O segredo da fabricação têxtil: lâmpadas de mercúrio e UV
Já se perguntou por que alguns tecidos impressos parecem perfeitos, enquanto outros mancham assim que são tocados? Geralmente, isso se deve ao que acontece nos bastidores. A cura por UV é, basicamente, o “cola invisível” do mundo têxtil. Usamos lâmpadas industriais a base de vapor de mercúrio para iniciar uma reação química que fixa corantes, resinas e revestimentos nas fibras do tecido.
Sem essa energia intensa, as impressões acabariam manchadas, e os revestimentos à prova d’água se soltariam facilmente. Isso não é nada bonito.
Conseguir a potência certa
As lâmpadas a base de mercúrio funcionam ao excitar o vapor de mercúrio, fazendo com que ele emita radiação de ondas curtas (principalmente UVC e UVB). Em instalações industriais, existem dois fatores importantes: a densidade de watts e a estabilidade do arco elétrico. Quanto maior a quantidade de watts por milímetro, mais rápido a cura será possível. Mas não basta simplesmente aumentar a potência. É preciso adequar a saída da lâmpada ao fotoiniciador específico utilizado na tinta. Se o comprimento de onda estiver incorreto, a superfície resultante será pegajosa e difícil de lidar.
Lidando com o calor
Essas lâmpadas ficam muito quentes. Para evitar que elas derretam ou rachem sob esse esforço, usamos vidro de quartzo de alta pureza. Ele consegue suportar o calor e permitir que os raios UV passem através dele sem serem bloqueados. Também reforçamos os eletrodos para que as lâmpadas não queimem toda vez que ligamos e desligamos o equipamento.
Além disso, não se pode ignorar o refletor. Se o refletor não for adequado, 30% da eletricidade será desperdiçada. Além disso, são necessários ventiladores eficientes. Se o gabinete superaquecer, o quartzo pode se deformar. Isso fará com que o ponto focal mude, criando “zonas mortas” no tecido, onde nada será curado.
Os trade-offs
Usamos essas lâmpadas em tudo, desde impressão em tela até branqueamento e impermeabilização de tecidos. Mas, para ser honesto, há um custo envolvido. Devido ao conteúdo de mercúrio e ao consumo de energia, esses dispositivos não são considerados “verdes”. Você paga um preço alto em termos de eletricidade para obter o tempo de cura mais rápido possível. Para os engenheiros, isso significa que os painéis elétricos precisam ser capazes de suportar essa tensão inicial. Caso contrário, você terá que trocar os disjuntores o tempo todo.

- **Questões sobre o material**:
a) Transcreva do texto sobre a cura por UV na fabricação têxtil o trecho que se inicia com as palavras "O segredo da" e se encerra com "fibras do tecido.".
b) Traduza para o inglês a frase "Se o refletor não for adequado, 30% da eletricidade será desperdiçada.", retirada do texto sobre a cura por UV na fabricação têxtil.
c) De acordo com o texto sobre a cura por UV na fabricação têxtil, que material é usado nas lâmpadas para evitar que derretam ou rachem?

(Registros contidos em um conjunto de dados)
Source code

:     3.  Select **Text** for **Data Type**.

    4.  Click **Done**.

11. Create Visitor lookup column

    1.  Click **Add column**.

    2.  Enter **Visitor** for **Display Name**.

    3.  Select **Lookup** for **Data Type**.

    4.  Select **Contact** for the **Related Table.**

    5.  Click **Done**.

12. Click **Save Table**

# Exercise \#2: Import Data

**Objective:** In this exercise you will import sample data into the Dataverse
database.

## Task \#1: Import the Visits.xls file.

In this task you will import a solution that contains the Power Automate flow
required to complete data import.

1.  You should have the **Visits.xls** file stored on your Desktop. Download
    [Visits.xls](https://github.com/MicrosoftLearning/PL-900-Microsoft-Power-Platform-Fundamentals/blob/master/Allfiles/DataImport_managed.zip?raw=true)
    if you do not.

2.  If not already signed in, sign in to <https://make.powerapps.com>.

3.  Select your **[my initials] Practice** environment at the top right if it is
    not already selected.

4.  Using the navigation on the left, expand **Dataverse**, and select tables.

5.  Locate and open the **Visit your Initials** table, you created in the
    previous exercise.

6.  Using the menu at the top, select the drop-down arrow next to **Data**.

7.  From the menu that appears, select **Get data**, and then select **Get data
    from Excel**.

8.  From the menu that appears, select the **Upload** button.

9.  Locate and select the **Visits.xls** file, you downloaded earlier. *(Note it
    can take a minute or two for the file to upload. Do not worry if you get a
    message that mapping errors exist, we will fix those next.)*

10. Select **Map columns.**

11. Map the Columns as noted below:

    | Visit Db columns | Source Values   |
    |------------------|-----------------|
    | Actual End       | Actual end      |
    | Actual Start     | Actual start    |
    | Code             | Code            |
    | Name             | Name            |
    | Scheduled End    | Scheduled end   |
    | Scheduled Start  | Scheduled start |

- **Respostas por tarefa**:
a)
O segredo da fabricação têxtil: lâmpadas de mercúrio e UV
Já se perguntou por que alguns tecidos impressos parecem perfeitos, enquanto outros mancham assim que são tocados? Geralmente, isso se deve ao que acontece nos bastidores. A cura por UV é, basicamente, o “cola invisível” do mundo têxtil. Usamos lâmpadas industriais a base de vapor de mercúrio para iniciar uma reação química que fixa corantes, resinas e revestimentos nas fibras do tecido.

b) If the reflector is not adequate, 30% of the electricity will be wasted.

c) Vidro de quartzo de alta pureza.